Capture du documentaire Bising
Jakarta. Rien que le nom fait frémir. Dans mes rêves de petite fille, je n’aurais jamais cru me retrouver un jour à Jakarta. Pour moi, c’était la ville du bout du monde, le son des bambous qui s’entrechoquent dans l’air tropical. Ma première vision de la ville est en fait celle d’un gros garde en train de pisser au pied d’un immeuble immaculé. Cette image résume finalement assez bien la ville, une grande citadelle moderne qui a gardé une couche médiévale intacte. Le chauffeur de taxi qui m’emmène à l’hôtel porte de nombreuses bagues serties d’énorme pierres de couleur. Elles sont portées en grande partie par superstition. Chaque gemme issue de roches volcaniques permet d’attirer soit l’argent, la chance, ou le bonheur.

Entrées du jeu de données
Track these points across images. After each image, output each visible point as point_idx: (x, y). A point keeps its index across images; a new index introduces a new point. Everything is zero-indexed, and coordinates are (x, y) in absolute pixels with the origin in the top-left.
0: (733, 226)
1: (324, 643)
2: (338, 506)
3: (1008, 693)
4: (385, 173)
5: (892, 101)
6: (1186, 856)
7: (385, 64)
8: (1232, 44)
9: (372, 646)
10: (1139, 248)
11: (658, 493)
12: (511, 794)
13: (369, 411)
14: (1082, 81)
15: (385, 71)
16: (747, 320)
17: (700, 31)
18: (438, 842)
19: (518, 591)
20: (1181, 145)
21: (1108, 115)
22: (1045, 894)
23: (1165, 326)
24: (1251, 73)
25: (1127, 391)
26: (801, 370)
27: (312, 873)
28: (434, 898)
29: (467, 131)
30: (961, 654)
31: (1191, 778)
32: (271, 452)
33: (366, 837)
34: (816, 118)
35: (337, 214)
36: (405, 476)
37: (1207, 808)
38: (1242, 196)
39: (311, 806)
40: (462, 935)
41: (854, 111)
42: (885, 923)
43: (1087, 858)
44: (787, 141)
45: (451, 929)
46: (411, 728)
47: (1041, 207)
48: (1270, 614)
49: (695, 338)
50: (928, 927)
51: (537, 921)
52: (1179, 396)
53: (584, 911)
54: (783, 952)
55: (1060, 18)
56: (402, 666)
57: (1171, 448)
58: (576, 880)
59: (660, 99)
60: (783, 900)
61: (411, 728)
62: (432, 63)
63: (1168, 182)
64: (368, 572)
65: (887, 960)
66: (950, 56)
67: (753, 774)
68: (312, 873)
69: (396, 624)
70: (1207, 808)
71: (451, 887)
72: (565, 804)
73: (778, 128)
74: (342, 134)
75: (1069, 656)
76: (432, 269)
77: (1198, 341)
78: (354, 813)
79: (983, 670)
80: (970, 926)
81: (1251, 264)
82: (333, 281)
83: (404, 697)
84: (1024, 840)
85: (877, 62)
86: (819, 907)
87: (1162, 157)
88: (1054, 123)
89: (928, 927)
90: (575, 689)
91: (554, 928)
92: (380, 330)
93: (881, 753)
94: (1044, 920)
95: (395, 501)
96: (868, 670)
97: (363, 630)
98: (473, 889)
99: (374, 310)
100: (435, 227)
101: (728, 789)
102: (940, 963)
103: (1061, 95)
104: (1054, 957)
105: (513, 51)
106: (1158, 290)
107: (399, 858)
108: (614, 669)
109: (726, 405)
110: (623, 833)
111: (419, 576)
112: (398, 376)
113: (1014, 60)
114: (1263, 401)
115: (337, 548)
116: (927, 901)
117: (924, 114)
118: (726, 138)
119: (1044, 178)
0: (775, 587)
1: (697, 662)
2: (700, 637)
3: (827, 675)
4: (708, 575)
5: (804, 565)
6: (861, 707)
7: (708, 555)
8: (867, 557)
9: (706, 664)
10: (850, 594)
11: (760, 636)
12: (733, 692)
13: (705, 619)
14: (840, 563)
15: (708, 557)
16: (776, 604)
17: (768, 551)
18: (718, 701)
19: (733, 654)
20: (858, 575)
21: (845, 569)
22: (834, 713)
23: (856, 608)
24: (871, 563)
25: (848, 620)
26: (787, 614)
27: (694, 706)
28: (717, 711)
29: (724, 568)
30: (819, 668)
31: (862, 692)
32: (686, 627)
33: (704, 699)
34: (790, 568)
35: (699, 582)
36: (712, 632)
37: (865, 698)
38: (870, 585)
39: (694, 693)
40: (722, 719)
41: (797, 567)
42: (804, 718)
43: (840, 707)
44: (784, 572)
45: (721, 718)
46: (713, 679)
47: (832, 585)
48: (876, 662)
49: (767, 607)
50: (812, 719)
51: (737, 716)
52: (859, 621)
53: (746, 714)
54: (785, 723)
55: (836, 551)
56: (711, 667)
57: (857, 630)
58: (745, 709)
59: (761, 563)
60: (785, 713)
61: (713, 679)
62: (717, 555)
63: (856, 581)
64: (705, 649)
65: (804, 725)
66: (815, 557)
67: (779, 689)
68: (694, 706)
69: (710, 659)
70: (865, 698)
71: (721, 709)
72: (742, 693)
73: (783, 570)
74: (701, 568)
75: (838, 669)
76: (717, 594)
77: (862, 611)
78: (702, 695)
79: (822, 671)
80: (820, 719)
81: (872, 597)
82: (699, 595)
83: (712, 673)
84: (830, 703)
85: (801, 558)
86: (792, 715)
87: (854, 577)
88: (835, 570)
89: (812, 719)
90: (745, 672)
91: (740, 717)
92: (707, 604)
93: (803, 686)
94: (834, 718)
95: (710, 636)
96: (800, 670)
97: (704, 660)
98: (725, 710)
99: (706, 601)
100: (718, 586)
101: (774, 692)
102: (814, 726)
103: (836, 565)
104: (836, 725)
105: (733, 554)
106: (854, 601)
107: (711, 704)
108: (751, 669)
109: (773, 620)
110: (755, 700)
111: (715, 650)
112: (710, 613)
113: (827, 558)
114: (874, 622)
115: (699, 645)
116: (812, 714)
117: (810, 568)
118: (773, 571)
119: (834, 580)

## [CONSIGNE]
Modifiez le récit sur Jakarta en le recopiant à partir de « Capture du documentaire » et en continuant jusqu'à « ou le bonheur. », avec « conducteur » à la place de « chauffeur ».

## [RÉPONSE COMPLÈTE]
Capture du documentaire Bising
Jakarta. Rien que le nom fait frémir. Dans mes rêves de petite fille, je n’aurais jamais cru me retrouver un jour à Jakarta. Pour moi, c’était la ville du bout du monde, le son des bambous qui s’entrechoquent dans l’air tropical. Ma première vision de la ville est en fait celle d’un gros garde en train de pisser au pied d’un immeuble immaculé. Cette image résume finalement assez bien la ville, une grande citadelle moderne qui a gardé une couche médiévale intacte. Le conducteur de taxi qui m’emmène à l’hôtel porte de nombreuses bagues serties d’énorme pierres de couleur. Elles sont portées en grande partie par superstition. Chaque gemme issue de roches volcaniques permet d’attirer soit l’argent, la chance, ou le bonheur.